Selain itu, para ilmuwan juga sepakat bahwa obesitas pada anak cenderung terjadi akibat faktor lingkungan daripada faktor genetik. Alasan epidemisnya ialah sejak 1970-an hingga 2000-an merupakan waktu yang terlalu singkat untuk mengubah struktur genetik untuk menyebabkan perubahan pola prevalensi obesitas terkini. Obesitas akibat hiperlipidemia familial juga tidak menyebabkan angka yang sangat tinggi seperti saat ini.

Bagaimana dengan faktor sosial? Mafhum bagi kalangan medis bahwa obesitas pada anak telah menjadi masalah yang serius di Indonesia dan di dunia. Karena obesitas terjadi karena imbalans energi, pendekatan yang dilakukan ialah dengan menyeimbangkan pola makan dengan kebiasaan bermain atau berolahraga.

Demikian kompleksnya tujuan ini untuk dicapai, perubahan yang dilakukan harus secara sosial dan besar-besaran. Literatur kedokteran yang ada pun tidak ada yang dengan tepat mencantumkan bagaimana cara terbaik untuk melakukan perubahan di bidang ini. Dengan kata lain, masih dibutuhkan studi lebih lanjut di Indonesia tentang bagaimana mencegah obesitas sejak dini.

Menutup restoran cepat saji atau menertibkan tukang jajan di sekolah dasar tentu tidak semudah membalikkan telapak tangan. Kebiasaan-kebiasaan yang baik harus ditanamkan pada anak sejak dini. Para orangtua harus disiplin dan ”tega” mendidik anak untuk ke sekolah jalan kaki atau naik sepeda, daripada harus diantar-jemput.

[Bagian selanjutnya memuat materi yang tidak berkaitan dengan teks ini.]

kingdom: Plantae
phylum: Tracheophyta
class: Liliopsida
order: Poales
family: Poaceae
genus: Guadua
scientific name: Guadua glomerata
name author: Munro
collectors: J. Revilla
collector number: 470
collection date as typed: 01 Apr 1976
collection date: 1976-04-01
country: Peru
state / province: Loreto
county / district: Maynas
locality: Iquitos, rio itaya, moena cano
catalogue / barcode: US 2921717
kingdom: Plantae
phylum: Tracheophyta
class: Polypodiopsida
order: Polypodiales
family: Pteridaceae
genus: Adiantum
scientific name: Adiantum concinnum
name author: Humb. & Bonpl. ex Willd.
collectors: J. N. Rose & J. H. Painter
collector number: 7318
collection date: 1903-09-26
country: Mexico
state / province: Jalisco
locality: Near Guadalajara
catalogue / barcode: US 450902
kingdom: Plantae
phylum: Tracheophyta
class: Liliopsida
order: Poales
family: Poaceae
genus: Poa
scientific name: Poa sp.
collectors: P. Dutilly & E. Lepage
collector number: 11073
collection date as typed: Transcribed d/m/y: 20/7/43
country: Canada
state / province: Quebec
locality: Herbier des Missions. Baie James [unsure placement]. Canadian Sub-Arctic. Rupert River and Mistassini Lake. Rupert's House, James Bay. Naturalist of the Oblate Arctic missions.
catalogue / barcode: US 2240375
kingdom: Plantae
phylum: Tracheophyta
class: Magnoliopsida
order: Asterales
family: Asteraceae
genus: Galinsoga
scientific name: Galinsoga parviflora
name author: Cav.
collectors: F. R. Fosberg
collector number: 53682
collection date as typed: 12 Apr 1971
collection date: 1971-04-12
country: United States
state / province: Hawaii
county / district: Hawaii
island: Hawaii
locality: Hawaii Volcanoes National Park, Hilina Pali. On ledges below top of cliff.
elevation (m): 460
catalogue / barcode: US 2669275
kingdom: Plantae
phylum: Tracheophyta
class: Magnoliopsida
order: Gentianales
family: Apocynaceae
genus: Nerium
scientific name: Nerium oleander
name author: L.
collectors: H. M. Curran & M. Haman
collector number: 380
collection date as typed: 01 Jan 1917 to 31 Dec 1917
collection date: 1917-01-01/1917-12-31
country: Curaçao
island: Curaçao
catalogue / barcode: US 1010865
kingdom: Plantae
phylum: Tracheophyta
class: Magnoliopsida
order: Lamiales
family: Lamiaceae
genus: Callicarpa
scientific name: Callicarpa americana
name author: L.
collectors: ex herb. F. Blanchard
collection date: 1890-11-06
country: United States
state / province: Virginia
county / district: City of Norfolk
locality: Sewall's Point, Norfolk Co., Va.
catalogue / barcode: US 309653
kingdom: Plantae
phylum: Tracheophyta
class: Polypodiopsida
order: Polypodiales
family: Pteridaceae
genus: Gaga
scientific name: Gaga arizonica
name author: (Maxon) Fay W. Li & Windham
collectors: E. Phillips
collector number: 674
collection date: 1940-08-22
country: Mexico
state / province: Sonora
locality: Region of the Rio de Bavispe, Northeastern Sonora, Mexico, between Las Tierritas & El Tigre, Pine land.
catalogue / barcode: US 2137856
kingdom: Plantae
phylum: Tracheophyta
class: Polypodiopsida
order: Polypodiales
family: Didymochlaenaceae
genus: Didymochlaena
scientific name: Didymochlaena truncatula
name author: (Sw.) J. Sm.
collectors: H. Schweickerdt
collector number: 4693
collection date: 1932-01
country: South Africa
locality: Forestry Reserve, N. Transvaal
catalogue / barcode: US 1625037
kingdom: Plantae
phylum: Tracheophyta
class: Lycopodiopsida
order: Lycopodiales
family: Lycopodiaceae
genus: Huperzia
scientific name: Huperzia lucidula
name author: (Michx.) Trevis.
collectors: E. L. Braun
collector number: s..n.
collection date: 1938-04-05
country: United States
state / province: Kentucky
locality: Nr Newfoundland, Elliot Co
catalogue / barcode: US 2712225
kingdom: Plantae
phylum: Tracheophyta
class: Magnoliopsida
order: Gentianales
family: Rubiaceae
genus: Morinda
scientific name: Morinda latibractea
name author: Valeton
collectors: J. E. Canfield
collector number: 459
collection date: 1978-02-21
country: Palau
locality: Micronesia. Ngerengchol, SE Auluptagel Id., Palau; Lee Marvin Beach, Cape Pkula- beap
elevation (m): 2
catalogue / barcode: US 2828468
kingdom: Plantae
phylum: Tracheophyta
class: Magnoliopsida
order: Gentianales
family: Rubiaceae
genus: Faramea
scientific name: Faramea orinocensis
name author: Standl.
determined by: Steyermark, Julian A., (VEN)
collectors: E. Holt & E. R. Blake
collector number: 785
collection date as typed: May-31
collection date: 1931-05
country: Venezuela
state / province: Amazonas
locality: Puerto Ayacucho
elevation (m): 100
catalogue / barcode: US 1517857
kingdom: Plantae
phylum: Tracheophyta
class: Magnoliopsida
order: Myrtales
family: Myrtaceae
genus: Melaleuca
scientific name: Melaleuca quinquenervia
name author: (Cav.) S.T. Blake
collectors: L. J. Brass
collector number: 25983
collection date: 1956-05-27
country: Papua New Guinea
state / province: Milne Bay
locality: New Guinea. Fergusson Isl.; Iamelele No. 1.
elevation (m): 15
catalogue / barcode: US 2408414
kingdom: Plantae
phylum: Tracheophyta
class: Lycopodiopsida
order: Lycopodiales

Tidak baik untuk menuruti anak untuk sering makan di restoran cepat saji, budaya makan buah dan sayur harus sejak dini dibiasakan, dongeng-dongeng sebelum tidur ada baiknya kembali dibudayakan dengan cerita Popeye dan bayam, atau cerita bagaimana proses sebuah telur bisa menjadi ayam goreng superbesar dengan lemak tebal dan kulit renyah khas restoran cepat saji.

Tak kalah pentingnya ialah peran sekolah untuk menambah jadwal olahraga dan menyediakan media yang lebih baik bagi anak-anak untuk ”bermain” dan berolahraga. Sekolah juga sebenarnya menjadi kunci untuk menertibkan puluhan pedagang yang menyuguhkan makanan-makanan sangat tidak sehat.

Memang benar bahwa ”jajan” lebih tepat digolongkan sebagai kebiasaan, meski sudah dihalang-halangi bagaimanapun, anak-anak akan tetap mencari tukang jajan di mana-mana. Dengan demikian, kampanye menghindari jajan harus sangat rutin digembar-gemborkan. Para ilmuwan sebenarnya juga menyarankan pada pihak sekolah untuk memberi waktu luang 30 menit per hari untuk melakukan aktivitas kardiovaskular.